While Israeli violence is tolerated or applauded, Israel's leaders are
not held to any political preconditions. Prime minister-designate
Benjamin Netanyahu emphatically rejects a sovereign Palestinian state
and -- like his predecessors -- rejects all other Palestinian rights
enshrined in international law and UN resolutions. When told to stop
building illegal settlements on occupied land, Israel responds simply
that this is a matter for negotiation and to prove the point it
revealed plans in February to add thousands of Jewish-only homes to its
West Bank colonies.

Yet Quartet envoy Tony Blair, asked by Al-Jazeera International on 1
March how his masters would deal with a rejectionist Israeli
government, said, "We have to work with whoever the Israeli people
elect, let's test it out not just assume it won't work." Unless
Palestinians are considered an inferior race, the same logic ought to
apply to their elected leaders, but they were never given a chance.

It is ludicrous to demand that the stateless Palestinian people
unconditionally recognize the legitimacy of the entity that
dispossessed them and occupies them, that itself has no declared
borders and that continues to violently expand its territory at their
expense. If Palestinians are ever to recognize Israel in any form, that
can only be an outcome of negotiations in which Palestinian rights are
fully recognized, not a precondition for them.

During last year's US election campaign, Clinton claimed she helped
bring peace to Northern Ireland during her husband's administration.
Yet the conditions she now imposes on Hamas are exactly like those that
the British long imposed on the Irish nationalist party Sinn Fein,
thereby blocking peace negotiations. President Bill Clinton -- against
strenuous British objections -- helped overturn these obstacles by
among other things granting a US visa to Sinn Fein president Gerry
Adams, whose party the British once demonized as Israel now demonizes
Hamas.

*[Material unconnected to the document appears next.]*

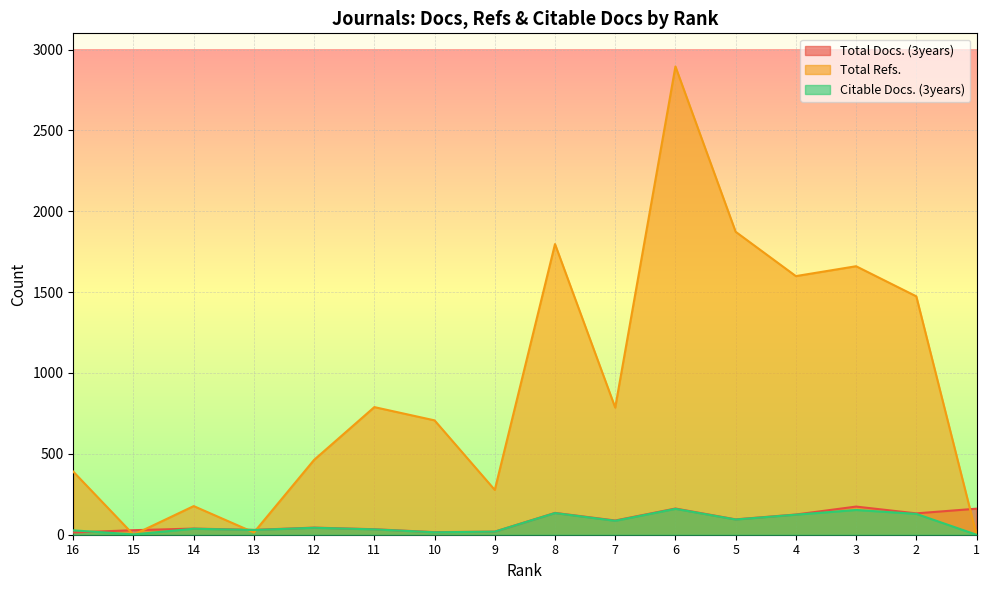

How many values in the Total Docs. (3years) series exceed 88?

7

Like Tony Blair, who as British prime minister first authorized
public talks with Sinn Fein, Hillary Clinton knows that the
negotiations in Ireland could not have succeeded if any party had been
forced to submit to the political preconditions of its adversaries.

Former British and Irish peace negotiators including Nobel Peace Prize
winner John Hume, and former Israeli foreign minister Shlomo Ben-Ami
made similar points in a 26 February letter they co-signed in The Times
of London. "Whether we like it or not," the letter states, "Hamas will
not go away. Since its victory in democratic elections in 2006, Hamas
has sustained its support in Palestinian society despite attempts to
destroy it through economic blockades, political boycotts and military
incursions." The signatories called for engagement with the movement,
affirming that "The Quartet conditions imposed on Hamas set an
unworkable threshold from which to commence negotiations."

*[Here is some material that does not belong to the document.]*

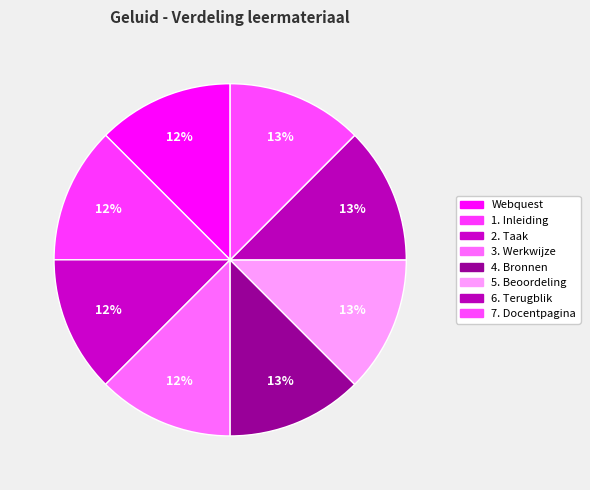

What is the ratio of the value at 3. Werkwijze to the value at 6. Terugblik?

1.0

Those who claim to be peacemakers should heed this advice. They should
allow Palestinians to form a national consensus without external
interference and blackmail. They should respect democratic mandates.
They should stop imposing grossly unfair conditions on the weaker side
while cowering in fear of offending the strong, and they should stop
the cynical exploitation of humanitarian aid for political manipulation
and subversion.

There are many in the region who were encouraged by US President Barack
Obama's appointment of former Northern Ireland mediator Senator George
Mitchell as Middle East envoy. But in all other respects the new
president has continued the Bush administration's disastrous policies.
It is not too late to change course, for persisting in these errors
will guarantee only more failure and bloodshed.